--- begin EXTRACTED TEXT ---
Thanks for any insights,

-Aaron
 
I have done sarah at several temps as 45, 55, 65, 75, 85.
* The two high temps had a sulfur smell that went away, nutrition is more critical
* Low temp retains more fruity aroma
* It takes a lot longer at low temp, ex. 85 was two days and 45 was six weeks
* I ran multi temps, room temp a day to get the yeast population up followed by controlled temp
 
I did it in a cool area with a few frozen musts and they turned out well. Got down to 40 ambient but the must stayed a bit higher probably 30-40 day ferment?. One of the juice buckets stalled pretty hard and took like 7-8 months even when I moved it back into cellar temps and hit it with an ec1118 bomb.

i’ll do it again.
Cheers!
-j
 
Thanks for the feedback!

CDrew, I would only be fermenting a 1/3 or so of the grapes in the cool environment and I would just use the 60 degree ambient environment to cool the fermentation in a stainless tank of around 100 liters.
--- end EXTRACTED TEXT ---
**CHALLENGES**:
1 > In the discussion of fermentation temperatures, how long did the ferment take at 45 degrees?
2 > Pick up the discussion of fermentation temperatures after its last sentence and continue it.
--- begin DATA EXTRACT ---
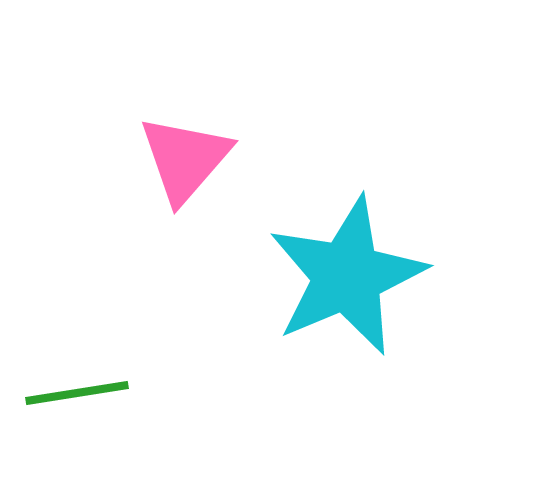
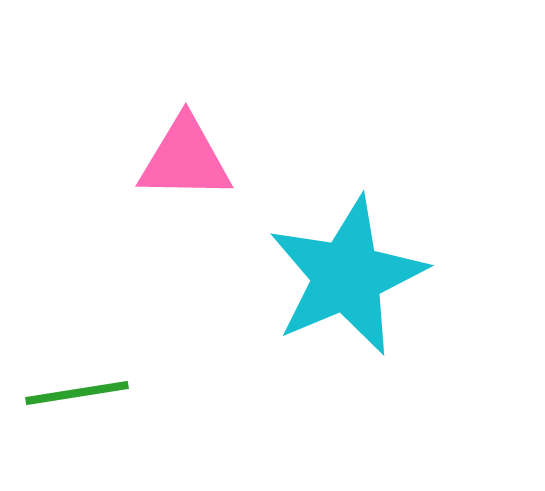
pink triangle: rotated 50 degrees clockwise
--- end DATA EXTRACT ---
**PER-TASK ANSWERS**:
1 > Six weeks.

2 >
Question to folks: from the feedback it sounds like this approach captures a lot more fruit than warm fermentation. Since the fermentation goes on a long time does it also increase tannin, especially seed tannin? Any thing else you noticed in the cool fermentation?

-Aaron
 
Thanks for the feedback!

CDrew, I would only be fermenting a 1/3 or so of the grapes in the cool environment and I would just use the 60 degree ambient environment to cool the fermentation in a stainless tank of around 100 liters.

Question to folks: from the feedback it sounds like this approach captures a lot more fruit than warm fermentation. Since the fermentation goes on a long time does it also increase tannin, especially seed tannin? Any thing else you noticed in the cool fermentation?

-Aaron

Aaron,

I use a portable AC unit to control the ambient temperature in my garage during fermentation. I set it to 60F, which stabilizes the temperature in the low 60’s.

If I am using commercial yeast I will turn it on immediately following pitch. If I am using native yeast I will wait until visible signs of fermentation, usually two or three days.

The quality of fruit you have access to and your extraction preference will drive your decision.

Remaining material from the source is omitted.